## [EXERCISE PROMPT]
Rewrite everything from the line containing "AITI include solo" down to the end of the rows, replacing "commentaire" with "avis" and keeping everything else unchanged. Leave the pictures out of your answer.

# # # # # # #

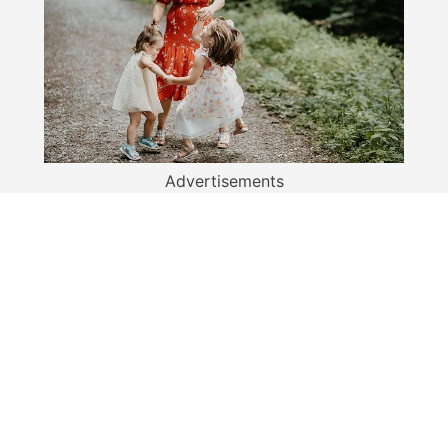
Advertisements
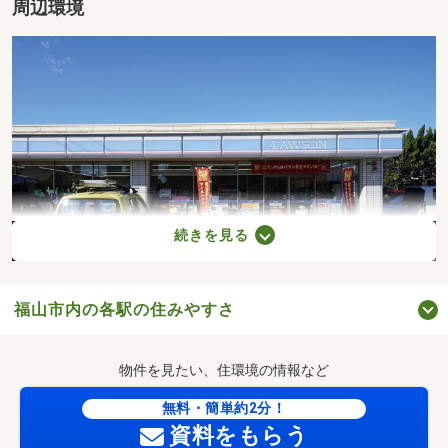
周辺環境
続きを見る
福山市内の各駅の住みやすさ
ローソン福山第一病院前店（徒歩3分／約240m）
物件を見たい、住環境の情報など
無料・簡単約2分！
資料をもらう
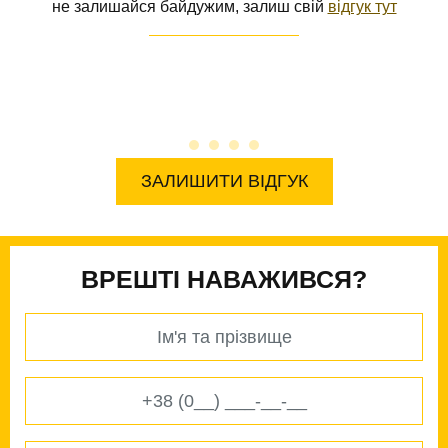
не залишайся байдужим, залиш свій
відгук тут
В
О
ЗАЛИШИТИ ВІДГУК
ВРЕШТІ НАВАЖИВСЯ?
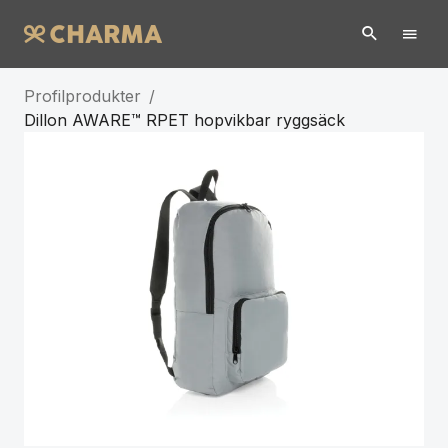
Profilprodukter
/
Dillon AWARE™ RPET hopvikbar ryggsäck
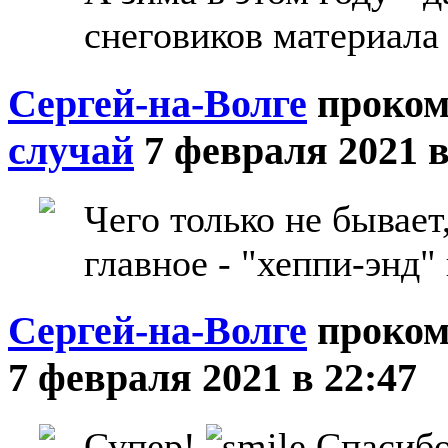
снеговиков материала
Сергей-на-Волге
проком
случай
7 февраля 2021 в
Чего только не бывает
главное - "хеппи-энд
Сергей-на-Волге
проком
7 февраля 2021 в 22:47
Супер!
Спасибо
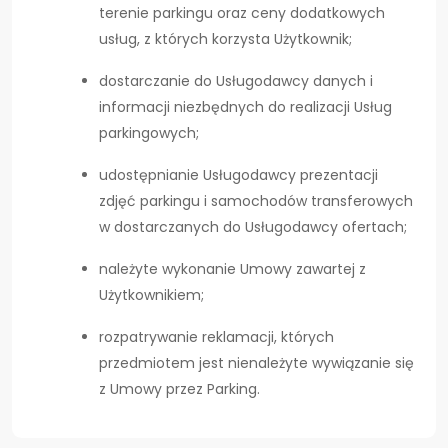
terenie parkingu oraz ceny dodatkowych
usług, z których korzysta Użytkownik;
dostarczanie do Usługodawcy danych i
informacji niezbędnych do realizacji Usług
parkingowych;
udostępnianie Usługodawcy prezentacji
zdjęć parkingu i samochodów transferowych
w dostarczanych do Usługodawcy ofertach;
należyte wykonanie Umowy zawartej z
Użytkownikiem;
rozpatrywanie reklamacji, których
przedmiotem jest nienależyte wywiązanie się
z Umowy przez Parking.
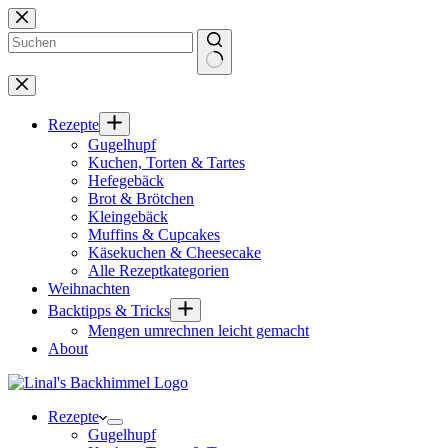
Zum
Inhalt
springen
Keine
Ergebnisse
Rezepte
Gugelhupf
Kuchen, Torten & Tartes
Hefegebäck
Brot & Brötchen
Kleingebäck
Muffins & Cupcakes
Käsekuchen & Cheesecake
Alle Rezeptkategorien
Weihnachten
Backtipps & Tricks
Mengen umrechnen leicht gemacht
About
Rezepte
Gugelhupf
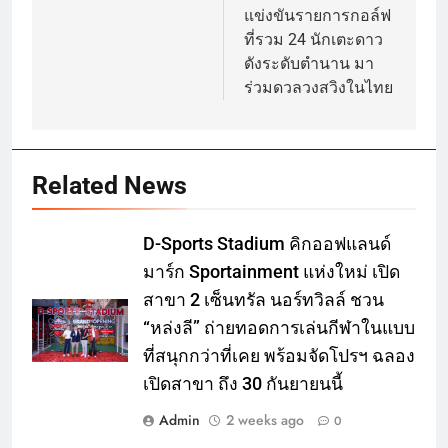
แข่งขันรายการกอล์ฟ
ที่รวม 24 นักเตะดาว
ดังระดับตำนาน มา
ร่วมดวลวงสวิงในไทย
Related News
D-Sports Stadium คิกออฟแลนด์
มาร์ก Sportainment แห่งใหม่ เปิด
สาขา 2 เซ็นทรัล นอร์ทวิลล์ ชวน
“หล่งลี” ถ่ายทอดการเล่นกีฬาในแบบ
ที่สนุกกว่าที่เคย พร้อมจัดโปรฯ ฉลอง
เปิดสาขา ถึง 30 กันยายนนี้
Admin
2 weeks ago
0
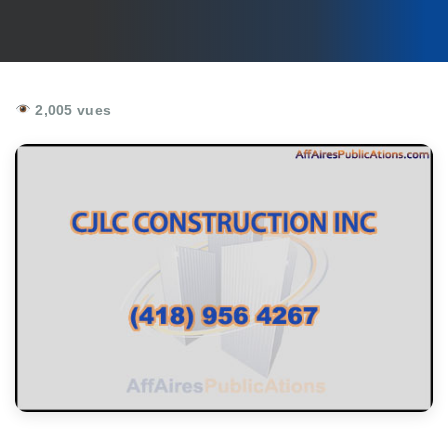
2,005 vues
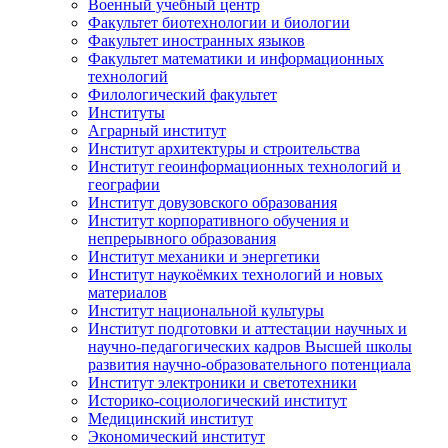
Военный учебный центр
Факультет биотехнологии и биологии
Факультет иностранных языков
Факультет математики и информационных
технологий
Филологический факультет
Институты
Аграрный институт
Институт архитектуры и строительства
Институт геоинформационных технологий и
географии
Институт довузовского образования
Институт корпоративного обучения и
непрерывного образования
Институт механики и энергетики
Институт наукоёмких технологий и новых
материалов
Институт национальной культуры
Институт подготовки и аттестации научных и
научно-педагогических кадров Высшей школы
развития научно-образовательного потенциала
Институт электроники и светотехники
Историко-социологический институт
Медицинский институт
Экономический институт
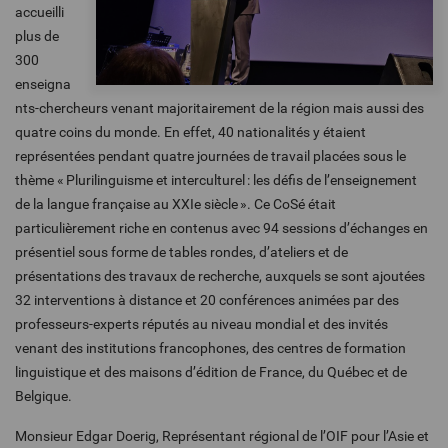
accueilli
plus de
300
enseigna
nts-chercheurs venant majoritairement de la région mais aussi des
quatre coins du monde. En effet, 40 nationalités y étaient
représentées pendant quatre journées de travail placées sous le
thème « Plurilinguisme et interculturel : les défis de l’enseignement
de la langue française au XXIe siècle ». Ce CoSé était
particulièrement riche en contenus avec 94 sessions d’échanges en
présentiel sous forme de tables rondes, d’ateliers et de
présentations des travaux de recherche, auxquels se sont ajoutées
32 interventions à distance et 20 conférences animées par des
professeurs-experts réputés au niveau mondial et des invités
venant des institutions francophones, des centres de formation
linguistique et des maisons d’édition de France, du Québec et de
Belgique.
Monsieur Edgar Doerig, Représentant régional de l’OIF pour l’Asie et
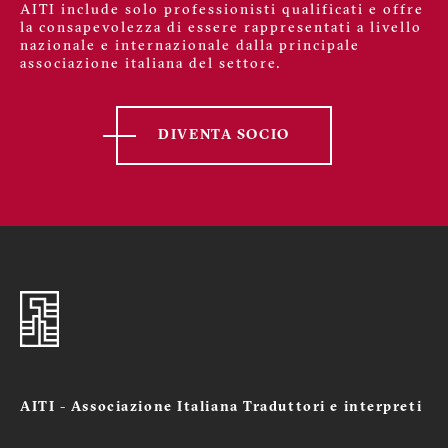
AITI include solo professionisti qualificati e offre
la consapevolezza di essere rappresentati a livello
nazionale e internazionale dalla principale
associazione italiana del settore.
DIVENTA SOCIO
AITI - Associazione Italiana Traduttori e interpreti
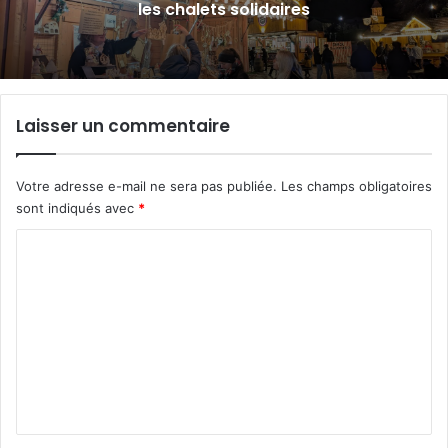
Legouest
Laisser un commentaire
Votre adresse e-mail ne sera pas publiée.
Les champs obligatoires
sont indiqués avec
*
C
o
m
m
e
n
t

# # # # # # #

## [ANSWER TO THIS TASK]
AITI include solo professionisti qualificati e offre
la consapevolezza di essere rappresentati a livello
nazionale e internazionale dalla principale
associazione italiana del settore.
DIVENTA SOCIO
AITI - Associazione Italiana Traduttori e interpreti
Legouest
Laisser un avis
Votre adresse e-mail ne sera pas publiée.
Les champs obligatoires
sont indiqués avec
*
C
o
m
m
e
n
t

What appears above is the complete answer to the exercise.